§ YOUR ASSIGNMENT
Beneath this line are the data; copy exactly the part of them that opens with the line containing "Karol G выпустила альбом с Дрейком и Бруно" and closes with the line containing "A plataforma criativa", and only that part.

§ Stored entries
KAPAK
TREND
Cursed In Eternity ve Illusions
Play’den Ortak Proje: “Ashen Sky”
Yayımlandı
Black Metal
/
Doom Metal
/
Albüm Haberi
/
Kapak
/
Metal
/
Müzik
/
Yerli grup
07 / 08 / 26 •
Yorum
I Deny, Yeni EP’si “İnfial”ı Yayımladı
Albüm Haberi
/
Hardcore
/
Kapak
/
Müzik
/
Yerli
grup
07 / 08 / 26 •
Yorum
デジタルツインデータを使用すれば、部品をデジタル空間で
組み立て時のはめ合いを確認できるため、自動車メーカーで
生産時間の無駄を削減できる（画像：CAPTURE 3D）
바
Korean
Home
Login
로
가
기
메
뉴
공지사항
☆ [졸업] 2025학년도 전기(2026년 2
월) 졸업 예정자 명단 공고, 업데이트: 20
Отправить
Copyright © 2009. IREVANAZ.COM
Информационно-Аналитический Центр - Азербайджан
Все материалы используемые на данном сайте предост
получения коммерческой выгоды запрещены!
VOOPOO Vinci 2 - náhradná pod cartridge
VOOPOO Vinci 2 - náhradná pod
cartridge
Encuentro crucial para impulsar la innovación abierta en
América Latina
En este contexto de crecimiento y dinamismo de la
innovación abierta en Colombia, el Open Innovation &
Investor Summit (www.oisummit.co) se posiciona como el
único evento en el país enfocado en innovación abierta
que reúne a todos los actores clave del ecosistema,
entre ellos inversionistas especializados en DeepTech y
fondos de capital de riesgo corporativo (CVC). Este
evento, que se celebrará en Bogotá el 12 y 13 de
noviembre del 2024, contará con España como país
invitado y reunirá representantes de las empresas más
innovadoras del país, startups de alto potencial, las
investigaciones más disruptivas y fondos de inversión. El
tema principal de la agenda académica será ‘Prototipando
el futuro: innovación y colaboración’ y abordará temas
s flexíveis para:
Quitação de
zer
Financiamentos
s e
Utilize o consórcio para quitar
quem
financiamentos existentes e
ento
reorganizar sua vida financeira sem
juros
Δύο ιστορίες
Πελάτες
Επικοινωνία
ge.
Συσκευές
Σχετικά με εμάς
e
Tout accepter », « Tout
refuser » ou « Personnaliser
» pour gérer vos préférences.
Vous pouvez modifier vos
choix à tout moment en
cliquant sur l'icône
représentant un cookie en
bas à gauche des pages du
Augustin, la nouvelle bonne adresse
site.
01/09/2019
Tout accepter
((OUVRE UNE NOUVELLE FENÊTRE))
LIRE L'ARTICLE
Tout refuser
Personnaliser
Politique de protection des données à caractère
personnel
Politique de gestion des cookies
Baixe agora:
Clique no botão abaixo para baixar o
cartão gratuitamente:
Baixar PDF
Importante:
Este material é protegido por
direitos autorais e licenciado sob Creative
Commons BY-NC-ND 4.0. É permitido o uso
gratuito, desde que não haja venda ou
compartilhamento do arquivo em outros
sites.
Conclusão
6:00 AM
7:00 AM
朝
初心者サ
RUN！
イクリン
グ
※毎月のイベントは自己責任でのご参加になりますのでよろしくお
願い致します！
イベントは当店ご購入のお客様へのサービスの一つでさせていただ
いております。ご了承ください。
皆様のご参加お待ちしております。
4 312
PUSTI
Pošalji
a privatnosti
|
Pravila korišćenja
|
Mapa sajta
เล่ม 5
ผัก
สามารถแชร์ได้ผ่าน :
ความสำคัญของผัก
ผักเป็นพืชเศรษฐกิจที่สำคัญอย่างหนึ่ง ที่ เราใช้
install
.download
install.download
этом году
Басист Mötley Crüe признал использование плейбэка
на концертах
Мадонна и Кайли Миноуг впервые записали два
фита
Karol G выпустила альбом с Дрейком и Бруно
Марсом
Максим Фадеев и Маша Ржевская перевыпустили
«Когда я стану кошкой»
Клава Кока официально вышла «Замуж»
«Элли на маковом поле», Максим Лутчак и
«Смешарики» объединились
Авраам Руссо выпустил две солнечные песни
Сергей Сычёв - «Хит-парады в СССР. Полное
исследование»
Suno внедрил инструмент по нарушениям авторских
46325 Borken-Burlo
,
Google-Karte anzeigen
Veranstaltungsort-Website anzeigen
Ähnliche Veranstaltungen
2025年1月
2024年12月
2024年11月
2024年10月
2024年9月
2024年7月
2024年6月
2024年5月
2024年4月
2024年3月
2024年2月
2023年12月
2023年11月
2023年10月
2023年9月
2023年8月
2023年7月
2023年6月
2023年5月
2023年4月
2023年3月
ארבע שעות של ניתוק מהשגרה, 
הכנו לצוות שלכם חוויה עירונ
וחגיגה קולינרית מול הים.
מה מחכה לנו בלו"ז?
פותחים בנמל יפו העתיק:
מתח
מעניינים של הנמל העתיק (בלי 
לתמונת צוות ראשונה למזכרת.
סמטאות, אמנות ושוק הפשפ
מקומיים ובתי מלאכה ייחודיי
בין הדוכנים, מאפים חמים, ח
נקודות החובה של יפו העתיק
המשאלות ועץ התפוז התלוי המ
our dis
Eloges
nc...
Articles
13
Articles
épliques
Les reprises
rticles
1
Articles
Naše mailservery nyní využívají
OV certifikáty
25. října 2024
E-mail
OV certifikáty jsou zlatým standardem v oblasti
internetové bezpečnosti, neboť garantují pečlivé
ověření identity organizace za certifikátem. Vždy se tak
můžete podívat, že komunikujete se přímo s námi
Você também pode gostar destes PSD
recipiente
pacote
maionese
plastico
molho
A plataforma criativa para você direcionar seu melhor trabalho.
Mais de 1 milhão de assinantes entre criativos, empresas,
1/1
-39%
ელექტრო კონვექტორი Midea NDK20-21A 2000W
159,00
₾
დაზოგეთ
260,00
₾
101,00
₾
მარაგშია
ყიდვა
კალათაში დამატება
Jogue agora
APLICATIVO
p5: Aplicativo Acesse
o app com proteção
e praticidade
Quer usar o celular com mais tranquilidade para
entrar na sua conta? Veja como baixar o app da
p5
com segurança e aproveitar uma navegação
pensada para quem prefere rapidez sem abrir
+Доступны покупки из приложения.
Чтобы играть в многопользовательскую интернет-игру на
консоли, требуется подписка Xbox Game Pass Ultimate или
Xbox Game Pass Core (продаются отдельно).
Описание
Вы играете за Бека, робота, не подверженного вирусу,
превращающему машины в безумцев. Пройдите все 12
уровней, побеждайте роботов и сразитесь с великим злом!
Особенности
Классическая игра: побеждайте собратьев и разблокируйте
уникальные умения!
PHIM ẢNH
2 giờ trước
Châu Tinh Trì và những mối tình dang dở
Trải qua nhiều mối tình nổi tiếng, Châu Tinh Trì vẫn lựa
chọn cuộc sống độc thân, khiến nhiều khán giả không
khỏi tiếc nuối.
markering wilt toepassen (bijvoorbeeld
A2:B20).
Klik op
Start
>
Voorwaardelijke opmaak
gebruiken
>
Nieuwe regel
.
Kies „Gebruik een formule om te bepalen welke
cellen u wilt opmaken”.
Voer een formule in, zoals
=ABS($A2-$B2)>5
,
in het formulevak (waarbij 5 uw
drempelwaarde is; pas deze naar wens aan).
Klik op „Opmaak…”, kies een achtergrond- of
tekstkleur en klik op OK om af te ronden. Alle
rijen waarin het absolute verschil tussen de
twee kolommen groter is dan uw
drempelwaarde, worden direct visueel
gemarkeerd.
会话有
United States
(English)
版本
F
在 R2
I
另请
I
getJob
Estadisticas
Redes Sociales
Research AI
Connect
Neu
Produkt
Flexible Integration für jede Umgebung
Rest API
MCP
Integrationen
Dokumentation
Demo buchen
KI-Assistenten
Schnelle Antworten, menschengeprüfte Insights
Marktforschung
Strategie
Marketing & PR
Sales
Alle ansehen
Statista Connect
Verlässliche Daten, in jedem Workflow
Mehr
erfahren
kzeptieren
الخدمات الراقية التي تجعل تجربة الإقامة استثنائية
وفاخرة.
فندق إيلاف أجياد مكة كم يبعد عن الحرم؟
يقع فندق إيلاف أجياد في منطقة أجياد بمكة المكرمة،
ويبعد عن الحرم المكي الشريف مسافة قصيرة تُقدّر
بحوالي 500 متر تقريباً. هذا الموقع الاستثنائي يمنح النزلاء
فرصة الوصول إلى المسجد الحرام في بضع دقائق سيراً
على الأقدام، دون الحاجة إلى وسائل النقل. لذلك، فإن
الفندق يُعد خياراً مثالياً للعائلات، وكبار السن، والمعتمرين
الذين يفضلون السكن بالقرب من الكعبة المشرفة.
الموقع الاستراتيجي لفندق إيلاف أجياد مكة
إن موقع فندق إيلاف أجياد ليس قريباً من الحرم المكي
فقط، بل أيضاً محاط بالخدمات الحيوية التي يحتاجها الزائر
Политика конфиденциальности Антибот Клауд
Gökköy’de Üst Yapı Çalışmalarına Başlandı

§ RESPONSE TO THIS TASK
Karol G выпустила альбом с Дрейком и Бруно
Марсом
Максим Фадеев и Маша Ржевская перевыпустили
«Когда я стану кошкой»
Клава Кока официально вышла «Замуж»
«Элли на маковом поле», Максим Лутчак и
«Смешарики» объединились
Авраам Руссо выпустил две солнечные песни
Сергей Сычёв - «Хит-парады в СССР. Полное
исследование»
Suno внедрил инструмент по нарушениям авторских
46325 Borken-Burlo
,
Google-Karte anzeigen
Veranstaltungsort-Website anzeigen
Ähnliche Veranstaltungen
2025年1月
2024年12月
2024年11月
2024年10月
2024年9月
2024年7月
2024年6月
2024年5月
2024年4月
2024年3月
2024年2月
2023年12月
2023年11月
2023年10月
2023年9月
2023年8月
2023年7月
2023年6月
2023年5月
2023年4月
2023年3月
ארבע שעות של ניתוק מהשגרה, 
הכנו לצוות שלכם חוויה עירונ
וחגיגה קולינרית מול הים.
מה מחכה לנו בלו"ז?
פותחים בנמל יפו העתיק:
מתח
מעניינים של הנמל העתיק (בלי 
לתמונת צוות ראשונה למזכרת.
סמטאות, אמנות ושוק הפשפ
מקומיים ובתי מלאכה ייחודיי
בין הדוכנים, מאפים חמים, ח
נקודות החובה של יפו העתיק
המשאלות ועץ התפוז התלוי המ
our dis
Eloges
nc...
Articles
13
Articles
épliques
Les reprises
rticles
1
Articles
Naše mailservery nyní využívají
OV certifikáty
25. října 2024
E-mail
OV certifikáty jsou zlatým standardem v oblasti
internetové bezpečnosti, neboť garantují pečlivé
ověření identity organizace za certifikátem. Vždy se tak
můžete podívat, že komunikujete se přímo s námi
Você também pode gostar destes PSD
recipiente
pacote
maionese
plastico
molho
A plataforma criativa para você direcionar seu melhor trabalho.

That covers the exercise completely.